● Text for analysis
----------------

So it seems like the dictionary is in uppercase (which seems normal to me), but the SLM is in lowercase. I don't know whether there is a canonical dictionary for your SLM, but you could try to adjust the case of one of the files (such as tr '[:upper:]' '[:lower:]' < input.txt > output.txt).

The tricky part is that:

  • The phonemes must be uppercase, so if you convert the dictionary file to lowercase, the phonemes will be wrong
  • your SLM is binary so you can't process it with text utilities.

So what I'd do is start from the .lm file, convert it to uppercase, then regenerate the binary version. It is explained there: http://cmusphinx.sourceforge.net/wiki/tutoriallm

sphinx_lm_convert -i model.lm -o model.dmp

@nshmyrev do you have more input?

syl22-00 avatar Oct 15 '14 20:10 syl22-00

All above is not recommended. For US English we distribute cmu07a.dic as part of pocketsphinx sources which you can use with en-us generic acoustic model:

https://github.com/cmusphinx/pocketsphinx/blob/master/model/lm/en_US/cmu07a.dic

nshmyrev avatar Oct 15 '14 20:10 nshmyrev

Thanks @nshmyrev that could be the final step to make it work. I had always used cmudict/cmudict.0.7a from the subversion tree which is in uppercase.

syl22-00 avatar Oct 15 '14 20:10 syl22-00

@nshmyrev @syl22-00 I'm going to try that tonight! Will let you know how it goes :-)

willemmulder avatar Oct 16 '14 07:10 willemmulder

All right then... I got it working!

The only drawback is the terrible recognition ;-) Is there a recommended set of files (LM + DIC) that I could load that is sort of 'proven' to work?

And what is an acoustic model? What does it do? And how could I create one for say, Dutch?

What I understand right now is:

  • A dictionary defines a set of written words and their pronounciation (i.e. with a phonetic alphabet)
  • A language model defines which words are likely to occur after one another
  • An acoustic model eh... defines which phonetics resemble each other? (guessing here...)

willemmulder avatar Oct 23 '14 18:10 willemmulder

Congratulations for having it finally working!

I should have said it earlier, but the acoustic model provided in the repository is very small (200 senones, very few parameters, so not very accurate), and built on the RM1 corpus which is small. So if you want to make something that has good performance you should use a better one. @nshmyrev will probably know much better, but I guess you should try one of these: http://sourceforge.net/projects/cmusphinx/files/Acoustic%20and%20Language%20Models/US%20English%20Generic%20Acoustic%20Model/

Using them is similar to what you did for the dictionary and language model. The main difference is that one acoustic model has a bunch of files. You can place them inside one folder and give the folder name as parameter with -hmm, or give the individual files as parameters (-mdef, -variances, etc.).

Also I would say your understanding is quite correct. Just to clarify dictionary and acoustic model: There is a set of phonemes (40-something for English), the dictionary maps words to phoneme sequences, and the acoustic model describes the statistical distributions of the way people speak these phonemes.

----------------

● Dataset records
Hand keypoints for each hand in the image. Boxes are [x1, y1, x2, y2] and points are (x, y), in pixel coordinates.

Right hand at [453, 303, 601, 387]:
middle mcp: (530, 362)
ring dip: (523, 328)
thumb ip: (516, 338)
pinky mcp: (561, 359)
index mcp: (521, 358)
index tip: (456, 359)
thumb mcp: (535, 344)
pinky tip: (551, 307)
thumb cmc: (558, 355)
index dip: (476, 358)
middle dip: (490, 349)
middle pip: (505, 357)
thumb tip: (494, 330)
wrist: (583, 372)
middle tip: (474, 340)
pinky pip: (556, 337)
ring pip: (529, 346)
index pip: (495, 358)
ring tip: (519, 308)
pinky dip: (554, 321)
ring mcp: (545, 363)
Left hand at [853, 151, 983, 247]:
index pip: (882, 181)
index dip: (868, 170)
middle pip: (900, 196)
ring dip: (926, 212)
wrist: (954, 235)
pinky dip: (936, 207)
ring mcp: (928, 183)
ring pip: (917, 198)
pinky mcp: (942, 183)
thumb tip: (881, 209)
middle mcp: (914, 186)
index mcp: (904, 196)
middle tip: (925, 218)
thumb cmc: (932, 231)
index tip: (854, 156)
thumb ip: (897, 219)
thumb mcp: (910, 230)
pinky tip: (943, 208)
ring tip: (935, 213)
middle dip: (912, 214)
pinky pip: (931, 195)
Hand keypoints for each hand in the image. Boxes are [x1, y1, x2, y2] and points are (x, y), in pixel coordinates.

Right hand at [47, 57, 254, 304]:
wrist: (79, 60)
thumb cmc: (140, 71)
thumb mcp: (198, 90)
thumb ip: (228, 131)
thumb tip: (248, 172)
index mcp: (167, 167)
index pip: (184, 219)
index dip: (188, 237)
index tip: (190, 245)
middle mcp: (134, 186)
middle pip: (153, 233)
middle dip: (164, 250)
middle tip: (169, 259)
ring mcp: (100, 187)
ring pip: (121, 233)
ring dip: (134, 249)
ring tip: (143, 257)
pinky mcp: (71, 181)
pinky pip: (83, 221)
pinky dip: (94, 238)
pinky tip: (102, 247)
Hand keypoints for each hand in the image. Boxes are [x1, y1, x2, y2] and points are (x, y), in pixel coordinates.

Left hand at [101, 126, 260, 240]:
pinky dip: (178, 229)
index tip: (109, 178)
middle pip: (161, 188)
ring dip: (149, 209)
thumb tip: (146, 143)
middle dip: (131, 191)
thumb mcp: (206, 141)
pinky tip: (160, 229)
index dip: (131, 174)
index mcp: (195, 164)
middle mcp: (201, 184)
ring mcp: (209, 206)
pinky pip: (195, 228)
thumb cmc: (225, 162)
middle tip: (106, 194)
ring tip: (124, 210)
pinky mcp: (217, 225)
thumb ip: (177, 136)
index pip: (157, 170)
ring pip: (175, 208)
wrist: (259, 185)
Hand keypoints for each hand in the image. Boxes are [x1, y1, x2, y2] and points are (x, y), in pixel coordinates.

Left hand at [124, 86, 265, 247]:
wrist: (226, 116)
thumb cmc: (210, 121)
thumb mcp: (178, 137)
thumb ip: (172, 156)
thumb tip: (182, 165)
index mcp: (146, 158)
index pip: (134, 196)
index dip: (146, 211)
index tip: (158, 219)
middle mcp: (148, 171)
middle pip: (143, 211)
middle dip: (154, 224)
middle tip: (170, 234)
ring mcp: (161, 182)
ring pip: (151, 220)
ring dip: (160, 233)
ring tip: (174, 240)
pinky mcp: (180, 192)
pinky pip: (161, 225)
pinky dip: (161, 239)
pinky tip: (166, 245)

----------------

Continue the forum thread above about speech recognition dictionaries and acoustic models from the point where it stops.

● Task result
So if you want to recognize Dutch, you'll need dictionary, language and acoustic models for Dutch. I believe some already exist (http://sourceforge.net/projects/cmusphinx/files/Acoustic%20and%20Language%20Models/Dutch%20Voxforge/), or you can train them yourself. There is abundant documentation on how to do that on http://cmusphinx.org.

syl22-00 avatar Oct 23 '14 19:10 syl22-00

Thanks :-)

Quick iteration to verify that I understand correctly:

  • a waveform is translated into senones, based on the acoustic model (which describes ao how phones form certain senones in different contexts and how (from a waveform and context) it can be distilled which senone was likely to be 'meant')
  • senone sequences are mapped to words using the dictionary, whereby the search for possible words is limited (and thus quickened) using the statistical language model

A restricted acoustic model will cause the recognizer to make mistakes in mapping my actual speech (phones) to the right senones, and thus, the wrong words will be presented on the screen. Correct?

Let's see if I can get the -hmm option to work..!

Oh, and am is it correct that the pocketsphinx.js file already includes a acoustic model? Can I somehow get a 'raw' pocketsphinx.js file without an embedded acoustic model?

willemmulder avatar Oct 23 '14 20:10 willemmulder

Hum, not really, you seem to be confusing phonemes and senones. Senones basically just refers to the number of parameters in your model. Since there is a lot of variation in the way people pronounce one phoneme, you need a lot of parameters to capture the distributions, but you also need a lot of data to learn all these parameters.

But in short, you should have as much data as possible to train you acoustic model, and you need many senones to to take advantage of that.

syl22-00 avatar Oct 23 '14 20:10 syl22-00

I can't get the acoustic model to load.

Whatever I try giving to the init function, it will get back to me saying that

 ERROR: "acmod.c", line 90: Folder 'model-en-us/acoustic' does not contain acoustic model definition 'mdef' 

What I try at the moment is

    var initRecognizer = function() {
        // You can pass parameters to the recognizer, such as : {command: 'initialize', data: [["-hmm", "my_model"], ["-fwdflat", "no"]]}
        postRecognizerJob({command: 'load',  data: ["../../model-en-us/dict.js", "../../model-en-us/lm.js"]}, function() { 
          postRecognizerJob({command: 'initialize', data: [["-lm", "cmusphinx-5.0-en-us.lm.dmp"], ["-dict", "cmu07a.dic"], ["-hmm", "./model-en-us/acoustic"]]}, function() {
            // Done loading!
            recognizerReady();
          });
        });
      };

I was thinking I might need to convert all these files (mdef, variances etc) to Javascript files with the file packager, but then again, that would load them in the 'virtual disk' where the init function can read files from, but how would I then specify a folder to the -hmm parameter?

willemmulder avatar Oct 23 '14 20:10 willemmulder

I guess that should be quite clear from the docs: https://github.com/syl22-00/pocketsphinx.js#ii-package-model-files-outside-the-main-javascript

In the case of that example, you'd have "-hmm", "hub4wsj_sc_8k".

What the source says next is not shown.